Von Redaktion, Foto:Fraunhofer IAO
Die Hitze der Klimakrise bedroht die tausendjährige Weinbautradition Heilbronns. Doch während die Temperaturen steigen, wächst im Schatten der Rebstöcke ein Netzwerk aus Sensoren heran. Im aktuellen Magazin „Thinking Data“ zeigt das Fraunhofer IAO, wie Tradition und Technologie in der ältesten Weinstadt Baden-Württembergs eine ungewöhnliche Allianz eingehen.
Zwischen den sanften Hügeln rund um Heilbronn gedeihen seit mehr als 1.200 Jahren aromatische Weine. Doch was passiert, wenn die Klimakrise die Temperaturen weiter in die Höhe treibt? Diese Frage treibt nicht nur die Winzer um, sondern auch die Forscher des Fraunhofer-Instituts für Arbeitswirtschaft und Organisation (IAO) in Heilbronn.
Im Projekt „wAInbau 4.0″ haben sich Winzer und Wissenschaftler zusammengetan, um den Weinberg der Zukunft zu vermessen. Mithilfe von Sensoren wollen sie herausfinden, wie der Klimawandel die Hanglagen verändert und was die Reben künftig brauchen, um hier glücklich zu sein. Wie genau das funktioniert, können Leser im Beitrag „Riesling trifft Rechner“ im aktuellen Jahresmagazin „Thinking Data“ des Forschungs- und Innovationszentrums Kognitive Dienstleistungssysteme KODIS nachlesen.
Aber nicht nur dem Wein widmen sich die Fraunhofer-Forscher. Im Herzen der Heilbronner Innenstadt steht ein anderes Traditionsstück vor einer digitalen Transformation: Krauss Elektronik, ein Fachhandel, der in diesem Jahr sein 100-jähriges Jubiläum feiert. Weit über die Stadtgrenzen hinaus ist der Familienbetrieb bei Handwerksleuten und Bastel-Begeisterten eine Legende – ein analoger Schatz in einer zunehmend digitalen Welt.

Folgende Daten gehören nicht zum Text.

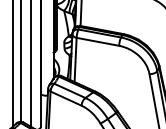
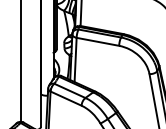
line at (12, 63): present -> none
line at (30, 63): present -> none
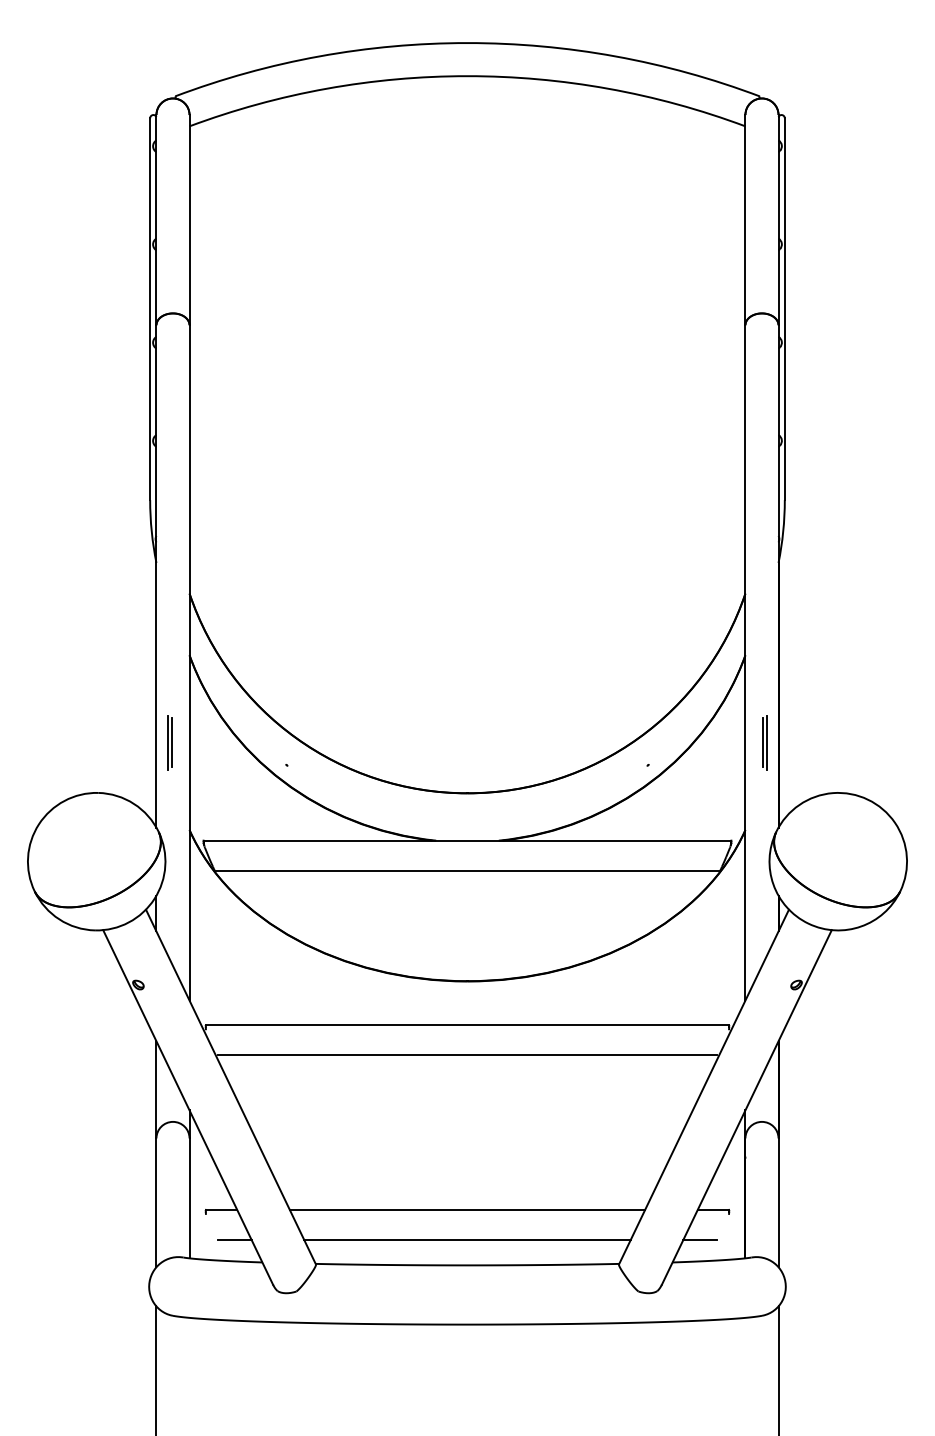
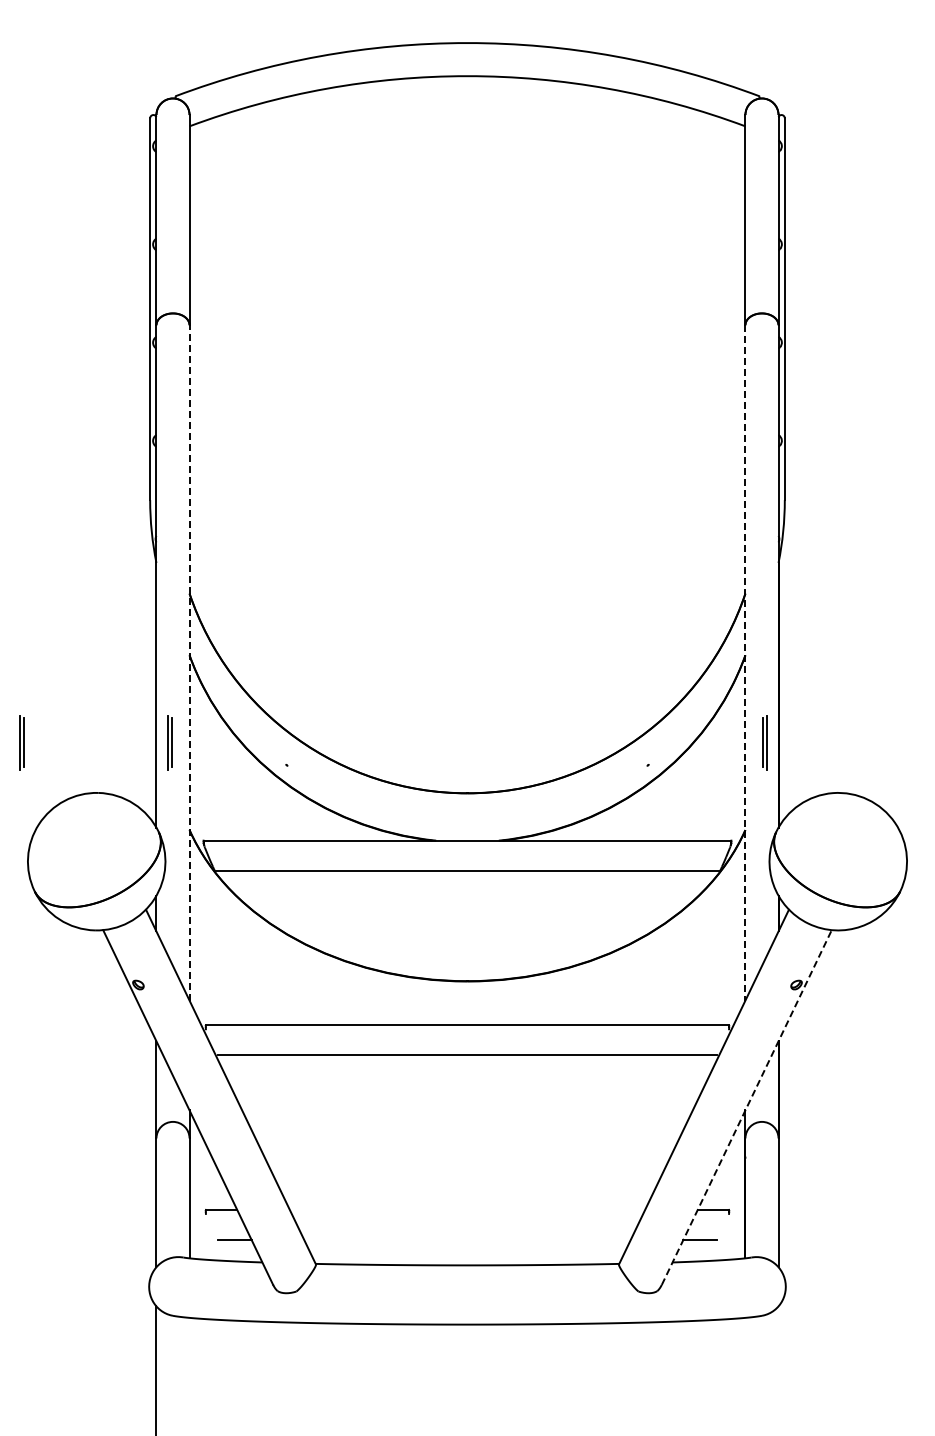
line at (189, 662): solid -> dashed
line at (745, 662): solid -> dashed
part at (21, 742): none -> present
line at (746, 1107): solid -> dashed
line at (467, 1210): present -> none
line at (467, 1240): present -> none
line at (778, 1369): present -> none
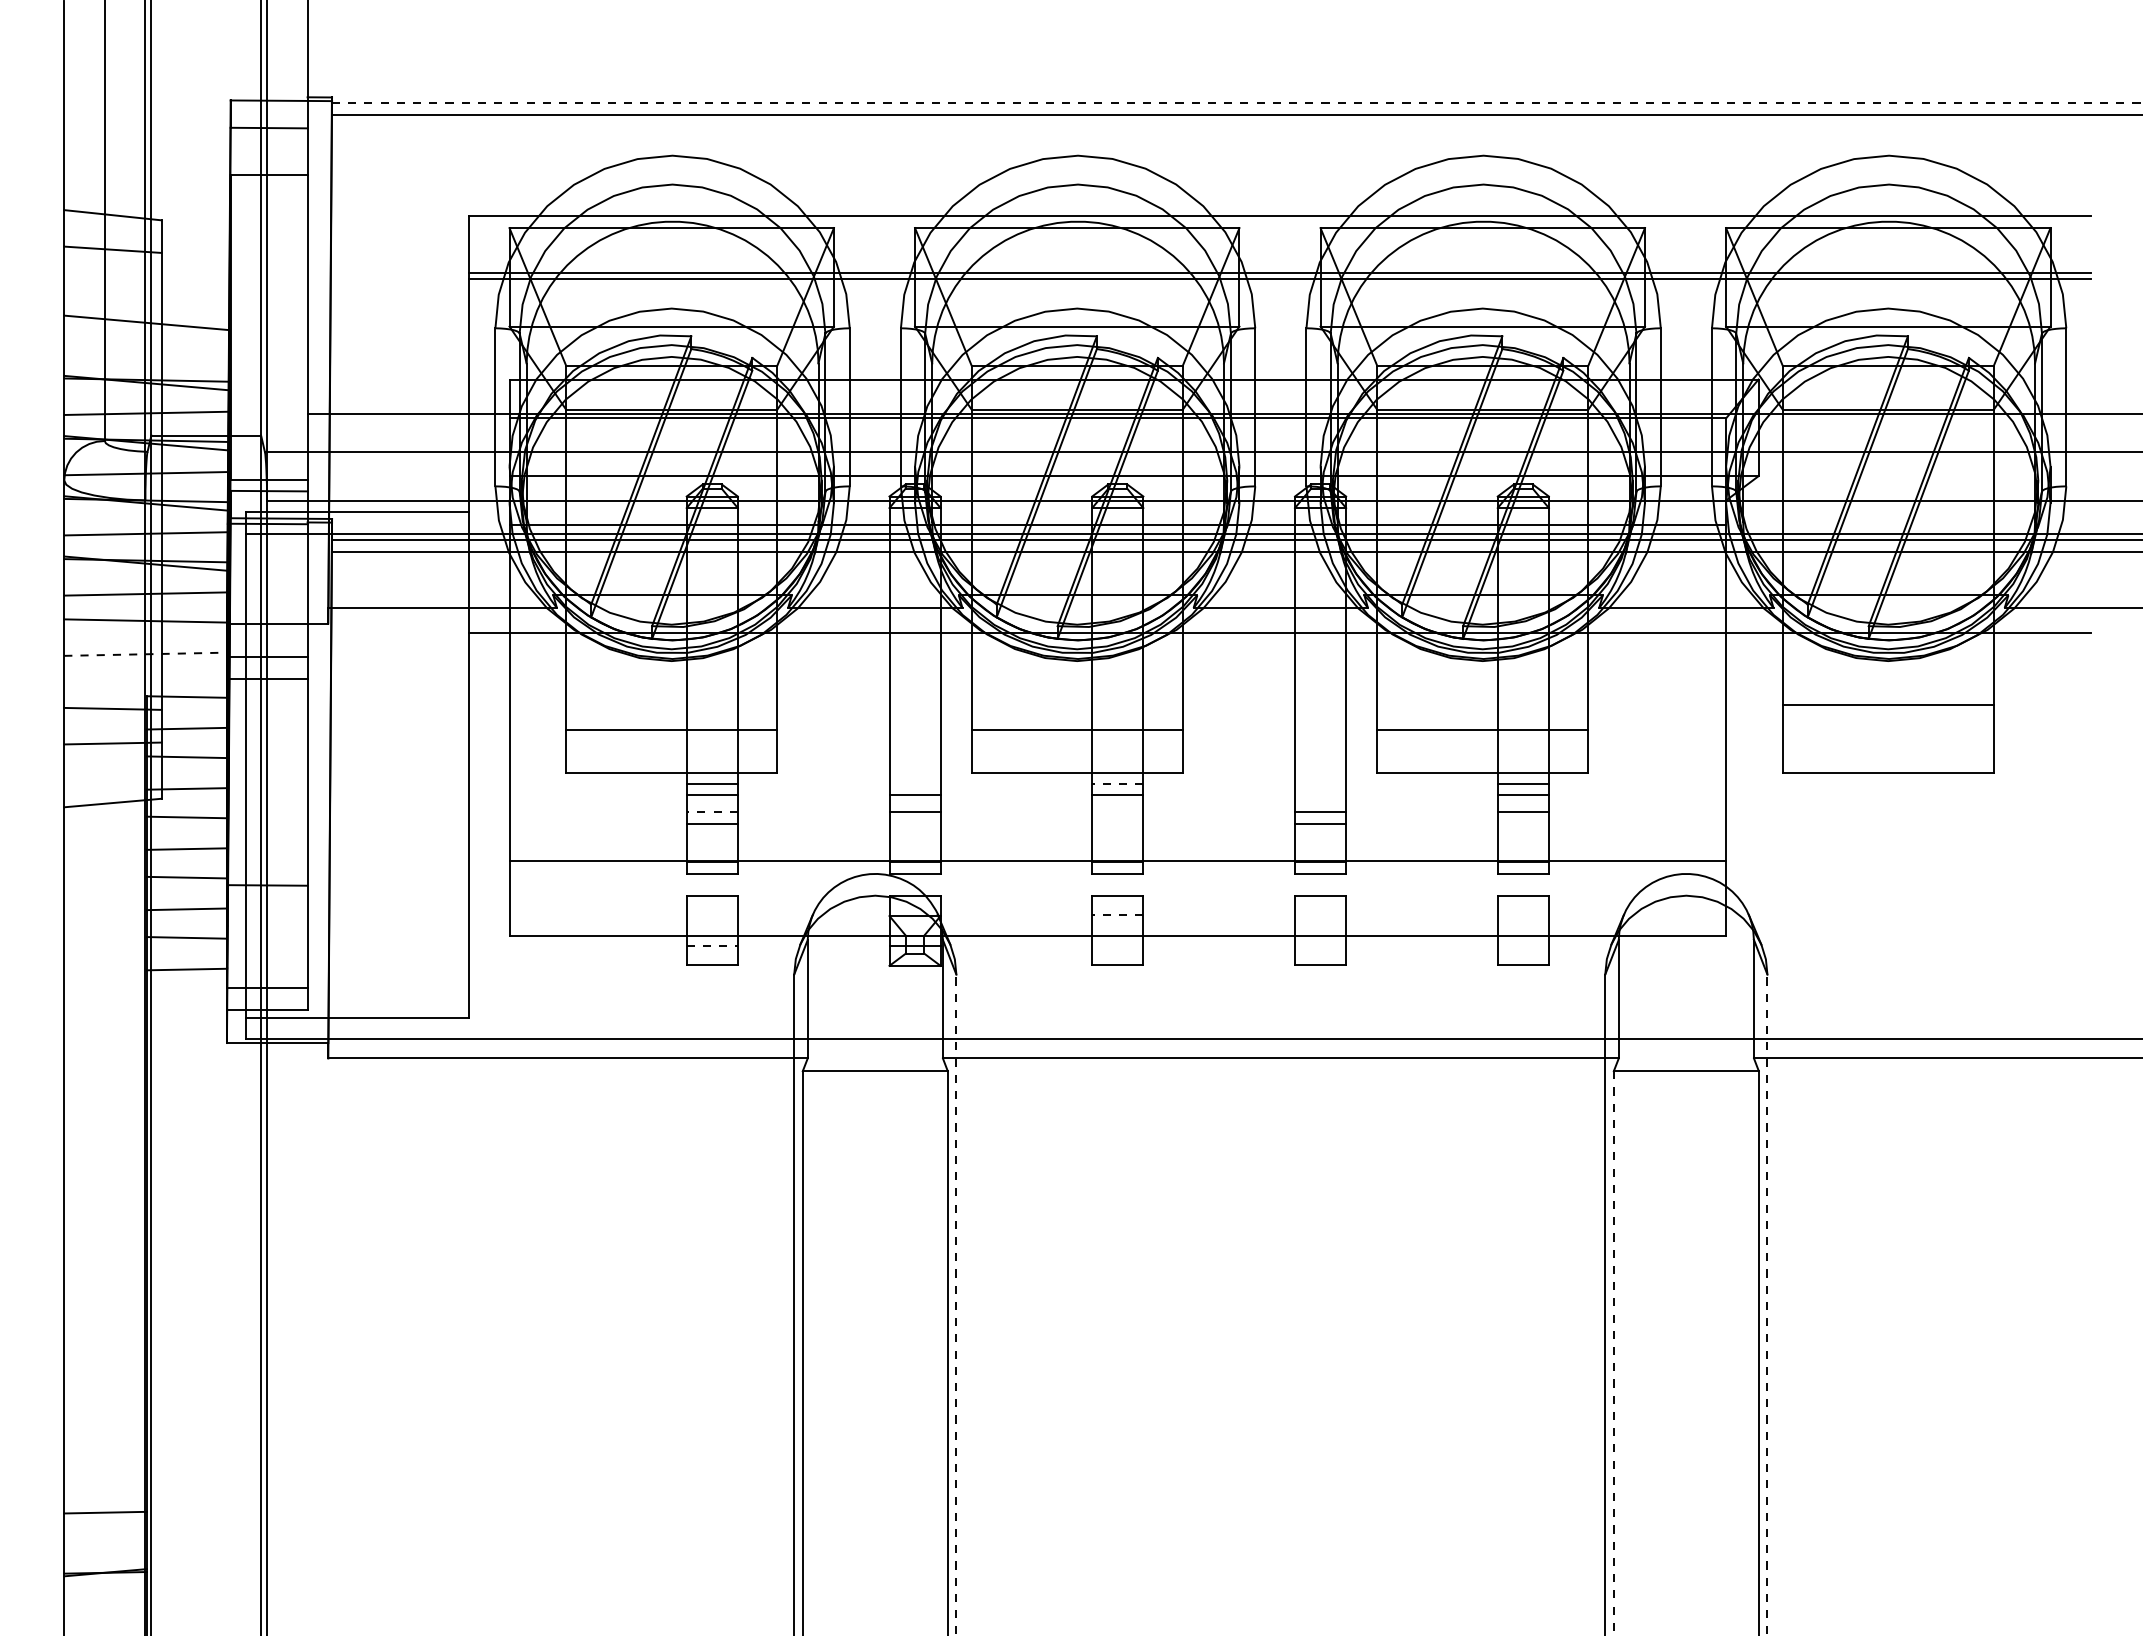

Gemeinsam mit den KODIS-Forschenden und dem Urban Innovation Hub arbeitet Krauss nun an Strategien, um dem qualifizierten Fachhandel trotz wachsender Online-Konkurrenz eine Zukunft zu geben. Die Reportage „Der Herr der Dinge“ erzählt diese Geschichte eines Traditionsunternehmens im digitalen Wandel.
Es sind solche Verbindungen zwischen Tradition und Innovation, die das Forschungszentrum KODIS seit seiner Gründung im Jahr 2019 prägen. Ob im Projekt „SOW“, das Unternehmen bei der Entwicklung neuer Produkte oder Geschäftsmodelle unterstützt, oder in den KI-gestützten Projekten „aideation“ und „SPIDERWISE“, die die Innovationskraft von Unternehmen stärken sollen – stets geht es darum, Bewährtes nicht zu verwerfen, sondern zukunftsfähig zu machen.
Für Unternehmen, die bei diesem Wandel Unterstützung suchen, gibt es bereits heute das Kompetenzzentrum Smart Services als Anlaufstelle. Und es soll nicht dabei bleiben: „Insgesamt sieben weitere Forschungs- und Innovationszentren wird die Fraunhofer-Gesellschaft innerhalb der kommenden Jahre auf dem Bildungscampus in Heilbronn auf den Weg bringen“, kündigen die KODIS-Leiter Bernd Bienzeisler und Jens Neuhüttler an.
Es ist eine bemerkenswerte Entwicklung für eine Stadt, die viele noch immer primär mit Wein und Industrie verbinden. „Die Chancen stehen also gut, dass eine der ältesten Weinbauregionen Deutschlands wieder einmal mit Innovationen Geschichte schreibt“, meinen die Forschungsleiter.
Das Magazin „Thinking Data 2025″ gibt es sowohl digital als auch als Printausgabe. Wer ein gedrucktes Exemplar erhalten möchte, kann sich per E-Mail an kodis@iao.fraunhofer.de wenden und so einen tieferen Einblick in jene Forschung gewinnen, die Heilbronn schrittweise in einen Hotspot für angewandte Wissenschaft verwandelt.
Während andernorts noch über die digitale Transformation debattiert wird, werden in Heilbronn bereits Sensoren in Weinberge gepflanzt und hundertjährige Familienunternehmen neu erfunden. Es ist ein stiller, aber tiefgreifender Wandel, der hier stattfindet – und vielleicht schmeckt man ihn eines Tages sogar im Wein.